*To be done*: Could you copy out word for word the stretch of the records that starts with the line containing "1384, 1092, 1511]" and ends with the line containing "list U.S. EPA. 2008.", both of those lines included?

*The data*:
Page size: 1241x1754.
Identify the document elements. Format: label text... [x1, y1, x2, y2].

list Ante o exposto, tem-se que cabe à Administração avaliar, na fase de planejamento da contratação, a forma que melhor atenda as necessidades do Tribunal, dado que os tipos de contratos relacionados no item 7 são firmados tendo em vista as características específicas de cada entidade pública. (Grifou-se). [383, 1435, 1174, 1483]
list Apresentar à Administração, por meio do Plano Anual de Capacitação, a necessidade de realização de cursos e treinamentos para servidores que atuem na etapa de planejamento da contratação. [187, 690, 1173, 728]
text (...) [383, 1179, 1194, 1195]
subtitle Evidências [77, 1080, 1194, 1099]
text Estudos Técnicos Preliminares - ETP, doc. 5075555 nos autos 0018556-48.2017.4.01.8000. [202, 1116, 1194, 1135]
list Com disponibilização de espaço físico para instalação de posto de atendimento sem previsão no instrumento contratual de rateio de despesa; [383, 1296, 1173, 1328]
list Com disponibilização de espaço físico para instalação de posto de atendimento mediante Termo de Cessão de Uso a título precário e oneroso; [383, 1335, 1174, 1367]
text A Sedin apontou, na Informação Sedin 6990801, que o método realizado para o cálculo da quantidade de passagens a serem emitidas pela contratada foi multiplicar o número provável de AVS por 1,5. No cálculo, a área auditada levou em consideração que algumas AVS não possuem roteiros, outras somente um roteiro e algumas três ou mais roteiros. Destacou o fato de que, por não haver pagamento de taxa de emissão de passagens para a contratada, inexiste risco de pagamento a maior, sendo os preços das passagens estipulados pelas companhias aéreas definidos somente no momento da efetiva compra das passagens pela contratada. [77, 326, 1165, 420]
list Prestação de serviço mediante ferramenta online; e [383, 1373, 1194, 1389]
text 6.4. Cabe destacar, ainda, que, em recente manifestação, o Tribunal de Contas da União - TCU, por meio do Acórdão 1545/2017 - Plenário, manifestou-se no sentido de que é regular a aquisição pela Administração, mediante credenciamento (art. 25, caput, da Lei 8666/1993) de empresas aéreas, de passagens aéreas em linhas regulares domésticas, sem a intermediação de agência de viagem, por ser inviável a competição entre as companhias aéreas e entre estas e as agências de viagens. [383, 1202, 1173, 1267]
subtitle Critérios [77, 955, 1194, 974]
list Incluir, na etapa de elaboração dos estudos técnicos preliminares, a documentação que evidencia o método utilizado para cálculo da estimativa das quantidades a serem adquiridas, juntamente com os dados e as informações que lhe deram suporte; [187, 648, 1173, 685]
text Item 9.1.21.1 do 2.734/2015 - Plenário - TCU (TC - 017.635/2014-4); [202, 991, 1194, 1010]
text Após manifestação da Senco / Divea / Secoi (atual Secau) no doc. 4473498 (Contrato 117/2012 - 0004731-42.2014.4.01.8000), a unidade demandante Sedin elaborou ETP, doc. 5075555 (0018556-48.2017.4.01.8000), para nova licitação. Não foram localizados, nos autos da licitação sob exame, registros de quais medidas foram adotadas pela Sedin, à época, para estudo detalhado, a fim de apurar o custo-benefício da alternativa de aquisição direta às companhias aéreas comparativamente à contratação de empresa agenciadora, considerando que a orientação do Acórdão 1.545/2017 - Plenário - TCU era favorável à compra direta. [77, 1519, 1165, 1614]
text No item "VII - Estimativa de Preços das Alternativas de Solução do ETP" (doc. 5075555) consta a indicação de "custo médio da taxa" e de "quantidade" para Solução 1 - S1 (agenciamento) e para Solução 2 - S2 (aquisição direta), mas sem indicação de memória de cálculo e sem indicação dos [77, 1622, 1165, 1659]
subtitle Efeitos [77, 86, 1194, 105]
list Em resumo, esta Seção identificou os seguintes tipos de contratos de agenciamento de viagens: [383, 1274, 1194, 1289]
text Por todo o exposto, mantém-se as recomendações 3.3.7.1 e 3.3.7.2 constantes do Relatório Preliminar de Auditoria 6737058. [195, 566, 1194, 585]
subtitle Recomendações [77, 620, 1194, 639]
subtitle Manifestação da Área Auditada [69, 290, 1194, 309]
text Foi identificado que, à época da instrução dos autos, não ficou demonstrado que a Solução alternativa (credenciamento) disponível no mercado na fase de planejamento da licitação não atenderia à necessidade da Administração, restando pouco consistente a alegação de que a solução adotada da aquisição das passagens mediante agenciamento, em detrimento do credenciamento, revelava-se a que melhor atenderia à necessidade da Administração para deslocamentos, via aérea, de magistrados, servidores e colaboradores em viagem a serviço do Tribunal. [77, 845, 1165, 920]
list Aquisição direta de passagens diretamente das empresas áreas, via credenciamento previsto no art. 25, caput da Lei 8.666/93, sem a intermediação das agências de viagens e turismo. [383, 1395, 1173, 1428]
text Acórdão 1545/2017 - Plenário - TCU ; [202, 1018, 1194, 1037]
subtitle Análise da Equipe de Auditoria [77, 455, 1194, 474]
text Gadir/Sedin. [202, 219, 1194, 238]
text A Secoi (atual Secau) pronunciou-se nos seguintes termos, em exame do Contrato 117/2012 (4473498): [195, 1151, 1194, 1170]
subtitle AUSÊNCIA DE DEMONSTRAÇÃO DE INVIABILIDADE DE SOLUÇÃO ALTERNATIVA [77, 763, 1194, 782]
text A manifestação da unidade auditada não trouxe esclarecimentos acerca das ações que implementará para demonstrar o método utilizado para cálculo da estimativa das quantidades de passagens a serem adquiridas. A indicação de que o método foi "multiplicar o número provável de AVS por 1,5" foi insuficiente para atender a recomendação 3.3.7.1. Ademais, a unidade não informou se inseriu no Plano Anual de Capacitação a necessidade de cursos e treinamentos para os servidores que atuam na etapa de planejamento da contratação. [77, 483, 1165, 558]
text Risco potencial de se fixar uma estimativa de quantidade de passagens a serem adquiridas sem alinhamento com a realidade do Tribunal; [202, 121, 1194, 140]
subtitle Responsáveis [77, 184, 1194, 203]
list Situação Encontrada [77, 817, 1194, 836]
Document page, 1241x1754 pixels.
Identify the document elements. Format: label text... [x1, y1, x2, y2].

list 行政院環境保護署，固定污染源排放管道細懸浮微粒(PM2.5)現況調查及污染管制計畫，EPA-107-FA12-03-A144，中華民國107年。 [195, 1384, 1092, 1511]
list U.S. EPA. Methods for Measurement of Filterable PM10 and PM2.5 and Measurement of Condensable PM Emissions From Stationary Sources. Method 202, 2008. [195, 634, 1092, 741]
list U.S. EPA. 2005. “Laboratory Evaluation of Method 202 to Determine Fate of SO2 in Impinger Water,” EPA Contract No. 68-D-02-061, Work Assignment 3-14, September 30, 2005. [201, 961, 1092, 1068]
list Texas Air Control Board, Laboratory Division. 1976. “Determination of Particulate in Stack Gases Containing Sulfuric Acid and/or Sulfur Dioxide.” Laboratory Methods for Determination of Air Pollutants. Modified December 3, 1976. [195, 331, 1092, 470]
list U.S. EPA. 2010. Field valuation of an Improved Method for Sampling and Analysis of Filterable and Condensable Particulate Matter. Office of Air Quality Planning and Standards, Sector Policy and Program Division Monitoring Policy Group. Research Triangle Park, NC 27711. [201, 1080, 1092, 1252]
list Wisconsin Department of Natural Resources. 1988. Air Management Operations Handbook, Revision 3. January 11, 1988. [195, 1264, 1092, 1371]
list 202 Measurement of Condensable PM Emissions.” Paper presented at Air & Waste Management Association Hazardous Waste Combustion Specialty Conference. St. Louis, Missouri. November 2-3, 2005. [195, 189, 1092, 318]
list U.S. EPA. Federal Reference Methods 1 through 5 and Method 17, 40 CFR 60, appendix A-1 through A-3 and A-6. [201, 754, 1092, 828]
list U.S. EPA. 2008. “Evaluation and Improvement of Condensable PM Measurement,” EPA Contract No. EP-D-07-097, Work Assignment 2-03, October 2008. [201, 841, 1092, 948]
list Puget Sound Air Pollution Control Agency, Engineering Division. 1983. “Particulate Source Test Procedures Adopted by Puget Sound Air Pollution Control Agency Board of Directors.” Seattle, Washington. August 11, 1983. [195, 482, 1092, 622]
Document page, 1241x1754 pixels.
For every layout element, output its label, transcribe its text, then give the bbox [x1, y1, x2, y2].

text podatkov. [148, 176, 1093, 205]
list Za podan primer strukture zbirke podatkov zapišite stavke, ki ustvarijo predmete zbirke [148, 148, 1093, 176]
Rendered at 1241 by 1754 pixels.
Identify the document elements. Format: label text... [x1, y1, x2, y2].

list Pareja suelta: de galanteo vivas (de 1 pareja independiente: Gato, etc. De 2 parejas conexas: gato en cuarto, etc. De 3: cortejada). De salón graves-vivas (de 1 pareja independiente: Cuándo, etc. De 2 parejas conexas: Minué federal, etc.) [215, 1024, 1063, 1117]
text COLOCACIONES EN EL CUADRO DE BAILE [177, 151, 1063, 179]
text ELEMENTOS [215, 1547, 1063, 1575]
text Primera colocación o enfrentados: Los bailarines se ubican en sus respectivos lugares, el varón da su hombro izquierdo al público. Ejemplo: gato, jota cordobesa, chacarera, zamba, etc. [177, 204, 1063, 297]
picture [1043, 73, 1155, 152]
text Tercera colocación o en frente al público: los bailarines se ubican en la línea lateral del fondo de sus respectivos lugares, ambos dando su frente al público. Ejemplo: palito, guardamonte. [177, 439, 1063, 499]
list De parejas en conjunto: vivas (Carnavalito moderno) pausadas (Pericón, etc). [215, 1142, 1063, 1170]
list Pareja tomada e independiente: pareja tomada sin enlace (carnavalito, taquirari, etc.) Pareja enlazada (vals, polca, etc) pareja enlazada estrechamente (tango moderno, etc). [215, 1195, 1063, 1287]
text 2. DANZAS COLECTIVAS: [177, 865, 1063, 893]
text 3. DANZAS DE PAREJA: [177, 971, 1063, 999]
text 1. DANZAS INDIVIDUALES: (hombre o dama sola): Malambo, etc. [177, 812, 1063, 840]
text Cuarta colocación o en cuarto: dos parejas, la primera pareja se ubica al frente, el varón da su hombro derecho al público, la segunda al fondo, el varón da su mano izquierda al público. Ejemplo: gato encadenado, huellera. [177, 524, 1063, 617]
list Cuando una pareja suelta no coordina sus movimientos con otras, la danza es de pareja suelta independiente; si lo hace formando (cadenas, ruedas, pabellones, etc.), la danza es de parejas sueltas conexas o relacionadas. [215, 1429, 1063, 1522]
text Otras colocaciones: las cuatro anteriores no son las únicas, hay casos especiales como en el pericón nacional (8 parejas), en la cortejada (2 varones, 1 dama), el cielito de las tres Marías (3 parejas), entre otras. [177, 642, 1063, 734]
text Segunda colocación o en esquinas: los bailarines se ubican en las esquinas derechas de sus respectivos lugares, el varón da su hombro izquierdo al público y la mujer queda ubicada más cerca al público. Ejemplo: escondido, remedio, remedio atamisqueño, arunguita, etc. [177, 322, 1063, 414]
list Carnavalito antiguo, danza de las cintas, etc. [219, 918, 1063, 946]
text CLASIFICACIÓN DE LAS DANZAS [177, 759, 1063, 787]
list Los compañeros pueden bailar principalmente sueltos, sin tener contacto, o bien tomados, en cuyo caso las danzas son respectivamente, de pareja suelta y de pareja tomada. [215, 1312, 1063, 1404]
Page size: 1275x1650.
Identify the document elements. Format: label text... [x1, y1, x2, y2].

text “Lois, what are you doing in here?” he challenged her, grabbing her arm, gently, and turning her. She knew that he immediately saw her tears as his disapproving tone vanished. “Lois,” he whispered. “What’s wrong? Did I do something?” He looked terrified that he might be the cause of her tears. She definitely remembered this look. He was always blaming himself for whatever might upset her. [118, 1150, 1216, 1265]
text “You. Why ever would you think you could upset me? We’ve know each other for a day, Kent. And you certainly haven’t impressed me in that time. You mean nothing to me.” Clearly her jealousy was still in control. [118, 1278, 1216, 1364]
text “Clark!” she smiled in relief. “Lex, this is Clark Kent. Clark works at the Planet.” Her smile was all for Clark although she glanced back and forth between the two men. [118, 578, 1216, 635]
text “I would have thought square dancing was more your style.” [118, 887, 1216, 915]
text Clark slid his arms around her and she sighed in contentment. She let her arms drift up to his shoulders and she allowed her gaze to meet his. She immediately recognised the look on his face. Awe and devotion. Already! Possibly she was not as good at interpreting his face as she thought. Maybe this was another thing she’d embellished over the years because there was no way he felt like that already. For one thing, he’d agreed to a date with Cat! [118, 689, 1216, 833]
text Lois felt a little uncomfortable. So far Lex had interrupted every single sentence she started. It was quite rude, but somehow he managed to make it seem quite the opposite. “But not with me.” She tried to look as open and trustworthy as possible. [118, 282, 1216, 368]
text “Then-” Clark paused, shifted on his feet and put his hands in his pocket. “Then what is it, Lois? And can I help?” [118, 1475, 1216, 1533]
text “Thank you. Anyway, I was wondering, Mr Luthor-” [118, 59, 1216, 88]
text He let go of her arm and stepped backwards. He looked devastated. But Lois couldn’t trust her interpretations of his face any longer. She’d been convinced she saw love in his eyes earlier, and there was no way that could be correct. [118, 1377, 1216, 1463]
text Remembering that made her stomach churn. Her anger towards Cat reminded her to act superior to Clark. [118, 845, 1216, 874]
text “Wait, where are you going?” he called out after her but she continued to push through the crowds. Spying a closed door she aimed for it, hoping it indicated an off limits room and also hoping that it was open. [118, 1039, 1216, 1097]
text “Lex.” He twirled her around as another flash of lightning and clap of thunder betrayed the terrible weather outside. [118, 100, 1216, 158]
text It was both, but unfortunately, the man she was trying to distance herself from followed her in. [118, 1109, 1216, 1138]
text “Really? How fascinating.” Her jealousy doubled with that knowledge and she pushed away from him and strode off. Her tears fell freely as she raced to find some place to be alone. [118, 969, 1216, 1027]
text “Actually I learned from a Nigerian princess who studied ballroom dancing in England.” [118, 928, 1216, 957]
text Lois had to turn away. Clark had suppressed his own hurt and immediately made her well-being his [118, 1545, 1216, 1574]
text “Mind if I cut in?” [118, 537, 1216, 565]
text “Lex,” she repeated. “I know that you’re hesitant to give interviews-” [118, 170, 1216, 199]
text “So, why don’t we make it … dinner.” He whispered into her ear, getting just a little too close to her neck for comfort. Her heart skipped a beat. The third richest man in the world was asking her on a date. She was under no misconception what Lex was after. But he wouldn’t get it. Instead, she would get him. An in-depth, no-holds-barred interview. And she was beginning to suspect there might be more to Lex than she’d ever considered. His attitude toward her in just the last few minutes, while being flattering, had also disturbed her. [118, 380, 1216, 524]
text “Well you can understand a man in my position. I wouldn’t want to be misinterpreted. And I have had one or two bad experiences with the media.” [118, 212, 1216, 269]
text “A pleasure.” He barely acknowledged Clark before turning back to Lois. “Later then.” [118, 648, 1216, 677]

*Solution for this problem*:
list 行政院環境保護署，固定污染源排放管道細懸浮微粒(PM2.5)現況調查及污染管制計畫，EPA-107-FA12-03-A144，中華民國107年。 [195, 1384, 1092, 1511]
list U.S. EPA. Methods for Measurement of Filterable PM10 and PM2.5 and Measurement of Condensable PM Emissions From Stationary Sources. Method 202, 2008. [195, 634, 1092, 741]
list U.S. EPA. 2005. “Laboratory Evaluation of Method 202 to Determine Fate of SO2 in Impinger Water,” EPA Contract No. 68-D-02-061, Work Assignment 3-14, September 30, 2005. [201, 961, 1092, 1068]
list Texas Air Control Board, Laboratory Division. 1976. “Determination of Particulate in Stack Gases Containing Sulfuric Acid and/or Sulfur Dioxide.” Laboratory Methods for Determination of Air Pollutants. Modified December 3, 1976. [195, 331, 1092, 470]
list U.S. EPA. 2010. Field valuation of an Improved Method for Sampling and Analysis of Filterable and Condensable Particulate Matter. Office of Air Quality Planning and Standards, Sector Policy and Program Division Monitoring Policy Group. Research Triangle Park, NC 27711. [201, 1080, 1092, 1252]
list Wisconsin Department of Natural Resources. 1988. Air Management Operations Handbook, Revision 3. January 11, 1988. [195, 1264, 1092, 1371]
list 202 Measurement of Condensable PM Emissions.” Paper presented at Air & Waste Management Association Hazardous Waste Combustion Specialty Conference. St. Louis, Missouri. November 2-3, 2005. [195, 189, 1092, 318]
list U.S. EPA. Federal Reference Methods 1 through 5 and Method 17, 40 CFR 60, appendix A-1 through A-3 and A-6. [201, 754, 1092, 828]
list U.S. EPA. 2008. “Evaluation and Improvement of Condensable PM Measurement,” EPA Contract No. EP-D-07-097, Work Assignment 2-03, October 2008. [201, 841, 1092, 948]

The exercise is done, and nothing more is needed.